Four special commemorative stamps for the Carnegie libraries in Ireland

Published in Issue 6 (November/December 2019), News, Volume 27

By Felix M. Larkin

 

Ireland is often referred to as ‘the Land of Saints and Scholars’, and a number of saints have featured on Irish stamps, most recently Our Lady of Fatima and St Kevin of Glendalough. There have been few scholars, however. This deficiency was addressed in August 2019 when An Post launched a set of four stamps commemorating the Carnegie libraries in Ireland.

Libraries are the foundation of all scholarship, where books, newspapers, photographs, prints and drawings—and now digital material too—are lovingly preserved for posterity. And they are preserved not only for use by the élite scholar labouring away in universities, in an ivory tower (so to speak), but for everyone with the curiosity to want to learn more about history, literature and a host of other things—or, indeed, for those just wishing to enjoy the pleasure of reading and being enriched by it. Libraries are fundamentally democratic centres of learning, open to everyone—and free. T.W. Lyster, the first director of the National Library of Ireland, wrote in 1903 that ‘in that wide world of the record of mankind which we call a Great Library, all things, good and evil, fall into their true place, are seen in their true proportion’. Thus keepers of libraries may with truth inscribe above their doors the words of the governor of the city in the New Atlantis: ‘We maintain a trade, not for gold, silver, or jewels, nor for silks, nor for spices, nor for any other commodity of matter, but only for God’s first creature, which was Light’. The idea that the trade of a library is in Light is an appealing one, for Light—or, in other words, enlightenment—comes from scholarship and the pursuit of truth in scholarship.

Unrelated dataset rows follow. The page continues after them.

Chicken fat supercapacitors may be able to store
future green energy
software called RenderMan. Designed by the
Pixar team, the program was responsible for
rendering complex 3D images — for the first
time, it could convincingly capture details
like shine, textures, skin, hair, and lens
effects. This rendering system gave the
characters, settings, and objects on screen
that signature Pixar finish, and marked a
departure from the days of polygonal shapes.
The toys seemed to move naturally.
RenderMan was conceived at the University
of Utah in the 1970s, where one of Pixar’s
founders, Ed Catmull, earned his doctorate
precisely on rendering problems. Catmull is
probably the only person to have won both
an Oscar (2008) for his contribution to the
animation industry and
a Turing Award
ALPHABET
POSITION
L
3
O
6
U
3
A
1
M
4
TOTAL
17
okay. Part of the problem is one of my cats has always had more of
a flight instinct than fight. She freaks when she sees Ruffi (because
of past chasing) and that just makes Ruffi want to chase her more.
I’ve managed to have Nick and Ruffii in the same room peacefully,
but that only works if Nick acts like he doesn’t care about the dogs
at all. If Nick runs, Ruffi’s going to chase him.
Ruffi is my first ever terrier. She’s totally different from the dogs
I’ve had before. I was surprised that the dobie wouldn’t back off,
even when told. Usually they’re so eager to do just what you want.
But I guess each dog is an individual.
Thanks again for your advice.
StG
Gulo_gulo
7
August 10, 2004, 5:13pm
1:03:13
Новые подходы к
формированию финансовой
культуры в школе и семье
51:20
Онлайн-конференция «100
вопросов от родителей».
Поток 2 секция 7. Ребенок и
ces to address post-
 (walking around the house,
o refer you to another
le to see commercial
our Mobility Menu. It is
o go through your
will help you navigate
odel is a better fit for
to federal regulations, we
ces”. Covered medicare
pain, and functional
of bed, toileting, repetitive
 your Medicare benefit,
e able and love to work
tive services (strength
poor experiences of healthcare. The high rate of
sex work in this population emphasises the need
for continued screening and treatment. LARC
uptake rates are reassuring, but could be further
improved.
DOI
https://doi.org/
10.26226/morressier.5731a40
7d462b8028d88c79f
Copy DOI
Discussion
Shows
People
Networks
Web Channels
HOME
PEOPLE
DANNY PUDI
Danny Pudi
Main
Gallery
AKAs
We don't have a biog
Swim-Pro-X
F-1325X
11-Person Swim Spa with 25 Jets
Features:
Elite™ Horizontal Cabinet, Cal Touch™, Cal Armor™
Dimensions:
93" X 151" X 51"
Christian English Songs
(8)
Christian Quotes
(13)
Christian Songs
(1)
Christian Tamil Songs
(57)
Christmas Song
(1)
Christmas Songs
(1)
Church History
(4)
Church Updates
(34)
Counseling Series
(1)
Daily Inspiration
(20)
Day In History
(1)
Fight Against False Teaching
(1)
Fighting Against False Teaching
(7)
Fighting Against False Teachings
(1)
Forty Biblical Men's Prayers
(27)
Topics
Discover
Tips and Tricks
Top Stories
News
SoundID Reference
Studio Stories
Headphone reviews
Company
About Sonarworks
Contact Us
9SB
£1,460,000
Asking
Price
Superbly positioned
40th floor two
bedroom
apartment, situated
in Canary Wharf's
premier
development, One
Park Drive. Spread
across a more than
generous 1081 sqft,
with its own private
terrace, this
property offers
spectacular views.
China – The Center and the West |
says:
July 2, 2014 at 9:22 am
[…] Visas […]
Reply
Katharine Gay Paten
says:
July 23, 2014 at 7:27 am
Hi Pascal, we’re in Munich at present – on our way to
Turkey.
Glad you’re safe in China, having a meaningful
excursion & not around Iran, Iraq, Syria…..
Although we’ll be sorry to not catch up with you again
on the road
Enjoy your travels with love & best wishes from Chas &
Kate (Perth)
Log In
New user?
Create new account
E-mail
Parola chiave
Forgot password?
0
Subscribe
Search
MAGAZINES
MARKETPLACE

It is therefore right and proper to celebrate the place of libraries in our country, and throughout our country—and this set of stamps does that. It also recognises that at the roots of our public library network in Ireland are some 80 libraries that were funded by Andrew Carnegie between 1897 and 1913—just a small part of his philanthropic efforts in the United States, Britain and Ireland. Carnegie was born in Scotland, emigrated to the United States in 1848 at the age of twelve, and rose—without the benefit of much formal education—from very humble origins to become the richest industrialist in America, surpassing in wealth even John D. Rockefeller. In the last decades of his life he devoted himself to philanthropy—Carnegie Hall in New York City being perhaps his most famous project—and his contribution to Ireland was the libraries that are celebrated in these stamps. His philosophy in this regard was that ‘surplus wealth is a sacred trust which its possessor is bound to administer in his lifetime for the good of the community’. He died 100 years ago, in 1919, and An Post is to be commended for using the centenary of his death to celebrate the libraries that he gave to Ireland.

A characteristic of the Carnegie libraries is that, apart from their contribution to scholarship and learning, they were invariably housed in beautiful buildings—architectural ornaments in the towns and cities in which they were located. It is appropriate that these institutions trading in Light should have buildings as least as grand and as imposing as the buildings of those who trade in gold, silver and such like—banks, other big corporates, etc. The stamps issued by An Post show four of the 80 buildings that comprise the Carnegie libraries in Ireland, and they are representative of the types of buildings that Carnegie built as libraries. The exquisite drawings of these buildings, by Dorothy Smith, reproduced on the stamps mirror the excellent design of the buildings themselves. The final design of the stamps was by Anne Brady of Vermillion Design.

In its stamp issuance programme, An Post is assisted by a Philatelic Advisory Committee, which I have the honour of chairing. What we, as a committee, try to do is to showcase the very best of Ireland and the Irish in recommending who or what should be noticed in a special way by a stamp or stamps. We are always open to suggestions about suitable subjects for stamps: just let us know by writing to An Post. Our work is complemented by the work of An Post’s Stamp Design Committee, under the chairmanship of Mick O’Dea RHA, which is tasked with translating our ideas for stamps into the beautiful objects that we see on our envelopes every day and which stamp-collectors all over the world greatly admire and covet. All stamps are ultimately subject to approval by the government.

Felix M. Larkin is chairperson of An Post’s Philatelic Advisory Committee.